Esses dados, na perspectiva Latino-Americana, se retratam também no Brasil.

Para agravar o quadro de saúde da mulher na terceira idade, no país, a situação apresenta-se contraditória: os Programas Nacionais de Saúde da Mulher, como o Programa de Assistência Integral à Saúde da Mulher PAISM(15), não contemplam ações assistenciais dirigidas à mulher idosa e os recentes Programas de Assistência aos Idosos não prestam assistência específica à Mulher; desconhecendo assim, a questão de gênero na terceira idade.
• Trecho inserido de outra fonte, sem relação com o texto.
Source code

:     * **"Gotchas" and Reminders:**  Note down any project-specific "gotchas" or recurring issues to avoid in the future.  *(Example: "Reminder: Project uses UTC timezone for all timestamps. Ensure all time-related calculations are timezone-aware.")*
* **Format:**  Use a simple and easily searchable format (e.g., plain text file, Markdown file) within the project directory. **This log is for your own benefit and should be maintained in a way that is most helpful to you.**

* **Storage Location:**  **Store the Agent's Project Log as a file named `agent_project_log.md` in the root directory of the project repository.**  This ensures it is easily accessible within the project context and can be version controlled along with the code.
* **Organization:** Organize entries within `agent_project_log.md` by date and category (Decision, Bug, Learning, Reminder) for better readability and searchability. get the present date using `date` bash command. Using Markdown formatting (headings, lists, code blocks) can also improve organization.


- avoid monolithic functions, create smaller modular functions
5. CONSIDERAÇÕES FINAIS Após a discussão dos resultados do levantamento da produção científica de enfermagem referente ao idoso no CD-ROM do CEPEn(1) no período de 1979 a 1999, evidenciou-se que a mulher na terceira idade aparece como sujeito de poucos estudos, além do mais, os enfoques e os objetos destas investigações se afastam fortemente das questões de gênero, demonstrando-se o aspecto assexuado da velhice, além da negação dos papéis sociais impostos à mulher, independente da idade, classe social, etnia e religião.

Articulando estas análises sobre a produção intelectual em enfermagem, referente à terceira idade, com as reflexões feitas por estudos contemporâneos de feministas e pesquisadoras das ciências sociais e antropológicas, percebe-se a necessidade e a demanda de problemas a serem investigados pela enfermagem com a utilização de referenciais inovadores capazes enfocar o ser humano de maneira integral, tendo também como base suas vertentes sociais, culturais e psicológicas.

Desta forma se reverte de grande importância e relevância, a produção de um conhecimento que venham contribuir para reorientar a prática de ensino e assistencial na área de enfermagem a população idosa, principalmente a feminina, é o grupo populacional que mais cresce no Brasil e no Mundo e também o que apresenta a maior demanda de problemas sociais e de saúde, exigindo portanto, uma formação de recursos humanos para saúde, principalmente, na enfermagem capaz de desenvolver a atenção integral à saúde.

E assim possibilitar aproximações e articulações com aspectos importantes decorrentes das mudanças nos papéis dos sexos/gêneros ocorridos, segundo Gomes (13), nas últimas décadas. Tais mudanças têm alterado o modo de vida e o comportamento das pessoas também de mais idade, sobretudo das mulheres idosas, à medida que são elas as principais responsáveis pela reconstrução da velhice em nossa sociedade, abrindo espaço para novos processos de sociabilidade, ficando evidente a necessidade de profissionais e pesquisadores visualizarem as questões de gênero em seus estudos por serem determinantes das condições de cidadania e da qualidade de vida na terceira idade.